Throughout the past two decades, we have sometimes been too quick to forget that Labour is a movement, not just a party. We may have turned to the Unions when we needed an election campaign funded, but for new thinking we’ve often looked elsewhere, to the now-discredited bankers and brokers, to the US, who are now learning their own hard lessons. We didn’t always want to hear what our critical friends were telling us.
Perhaps now it’s time to rethink our relationship, to open ourselves up to radical ideas, grounded in the values we have always shared.
The building blocks of this new economy must be the needs of the people, with innovation, new technologies and a spirit of co-operation as the cement.
The purpose of any economic system is, or should be, to meet the needs of the people. If it fails to do this, it’s not working. A question this poses however, is, meet the needs of which people?
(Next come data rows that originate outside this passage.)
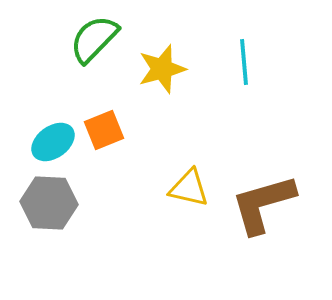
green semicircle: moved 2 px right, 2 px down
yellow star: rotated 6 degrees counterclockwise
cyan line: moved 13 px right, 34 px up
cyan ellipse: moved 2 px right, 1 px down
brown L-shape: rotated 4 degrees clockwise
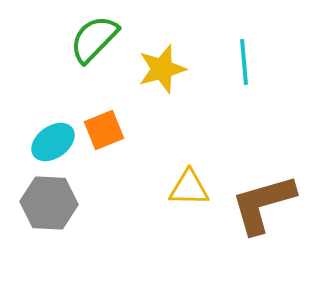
yellow triangle: rotated 12 degrees counterclockwise
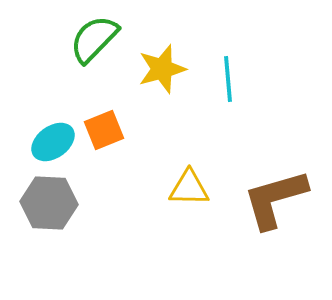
cyan line: moved 16 px left, 17 px down
brown L-shape: moved 12 px right, 5 px up
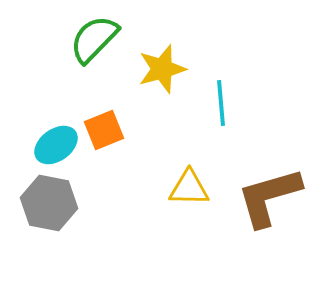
cyan line: moved 7 px left, 24 px down
cyan ellipse: moved 3 px right, 3 px down
brown L-shape: moved 6 px left, 2 px up
gray hexagon: rotated 8 degrees clockwise
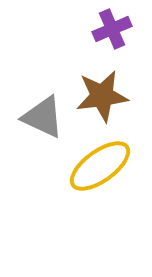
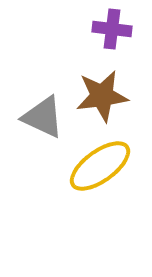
purple cross: rotated 30 degrees clockwise
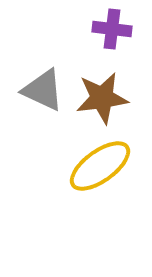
brown star: moved 2 px down
gray triangle: moved 27 px up
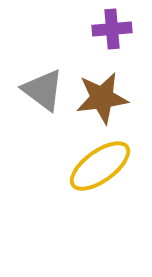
purple cross: rotated 12 degrees counterclockwise
gray triangle: rotated 12 degrees clockwise
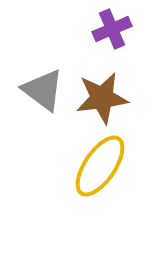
purple cross: rotated 18 degrees counterclockwise
yellow ellipse: rotated 20 degrees counterclockwise
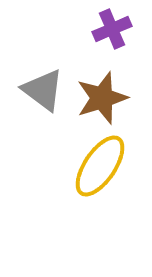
brown star: rotated 10 degrees counterclockwise
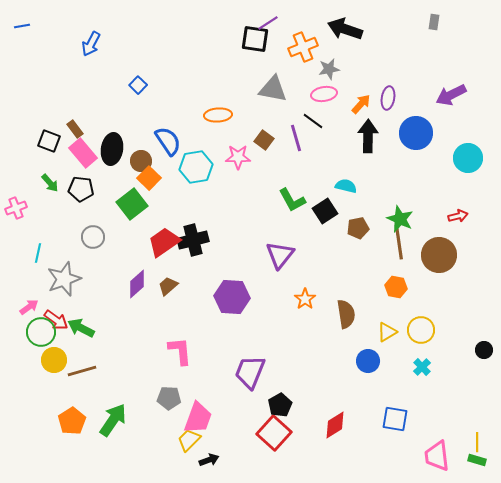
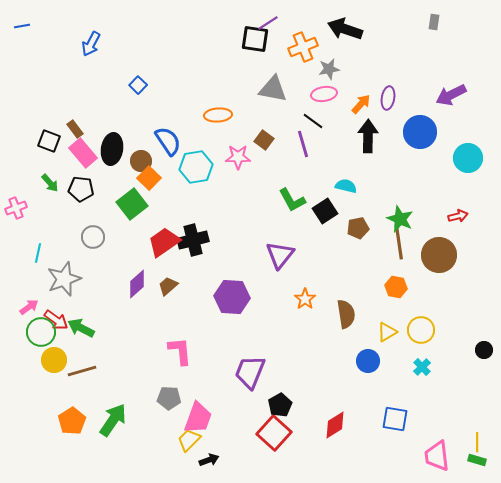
blue circle at (416, 133): moved 4 px right, 1 px up
purple line at (296, 138): moved 7 px right, 6 px down
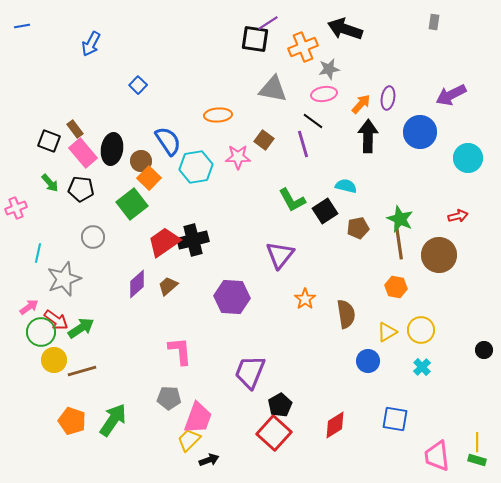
green arrow at (81, 328): rotated 120 degrees clockwise
orange pentagon at (72, 421): rotated 20 degrees counterclockwise
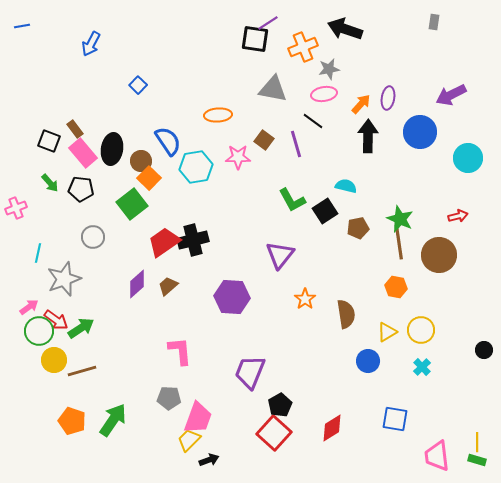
purple line at (303, 144): moved 7 px left
green circle at (41, 332): moved 2 px left, 1 px up
red diamond at (335, 425): moved 3 px left, 3 px down
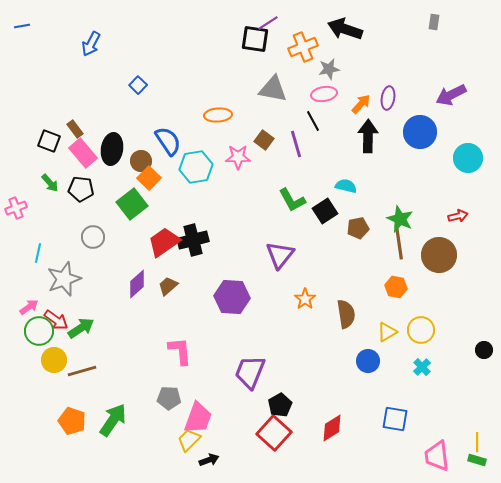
black line at (313, 121): rotated 25 degrees clockwise
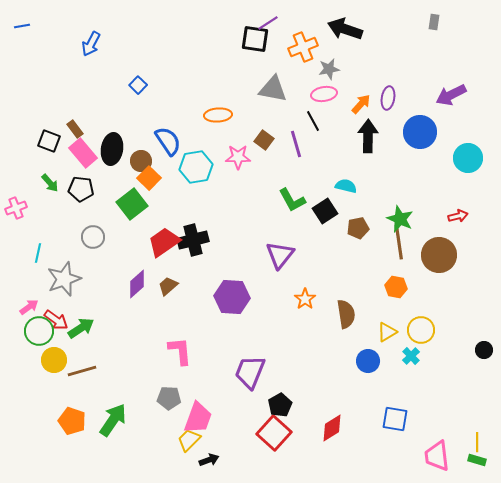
cyan cross at (422, 367): moved 11 px left, 11 px up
Scotland does not exist in a vacuum, nor should the needs of the people in this country necessarily take precedence over those elsewhere. It may be convenient for people in this country to buy cheap goods, but if people elsewhere can only provide this through sweatshops, child labour and human and environmental exploitation, it’s time to think again.
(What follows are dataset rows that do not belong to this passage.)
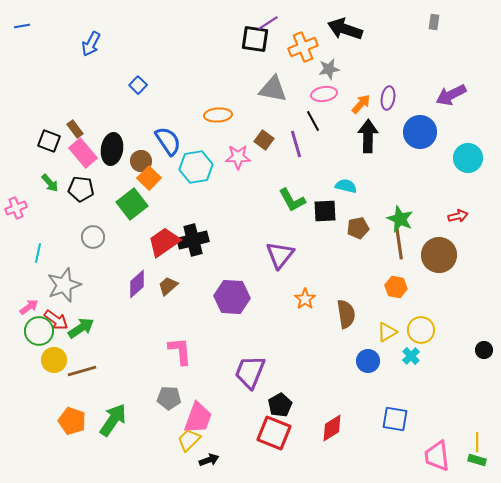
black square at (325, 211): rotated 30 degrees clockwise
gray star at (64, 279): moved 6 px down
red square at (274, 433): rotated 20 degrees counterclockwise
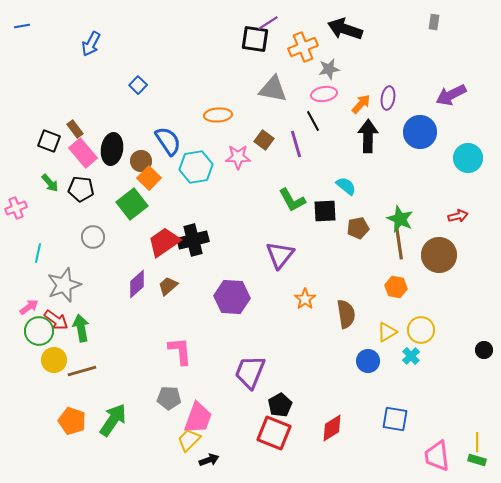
cyan semicircle at (346, 186): rotated 25 degrees clockwise
green arrow at (81, 328): rotated 68 degrees counterclockwise
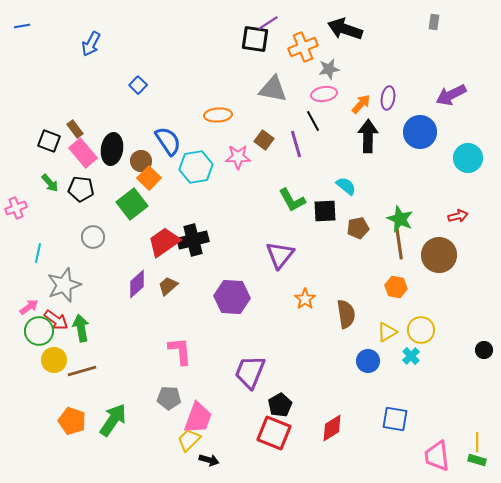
black arrow at (209, 460): rotated 36 degrees clockwise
It’s not easy, there are no simple solutions or choices without consequences, and that’s why we need to work together. We know that dissonance between our behaviour at home and abroad is in no-one’s long-term interest, as the time bomb of climate change and the upsurge in terrorist incidents has shown.
This presents the Unions with a challenge. Their remit is to protect the interest of their members, but pandering to thinly veiled racism towards migrant workers should not be entertained and does their cause no favours. Shades of Dagenham leave a nasty taste in the mouth and sit uncomfortably alongside a long-standing commitment to an equalities agenda.
Another challenge for the Unions, if our movement is to re-forge our partnership in a new mould, is to accept the reality that it is only the Labour party that shares their values. The SNP may have been keen to woo the Unions, but at their core is a commitment to a right-wing economic model, and a narrow political ideology, which makes for an extremely undesirable bedfellow come mornings’ light.
A challenge then for both partners: to listen, to trust, and to be faithful to each other, our ideals, and the people we claim to serve. Doesn’t that sound like the beginning of a beautiful friendship?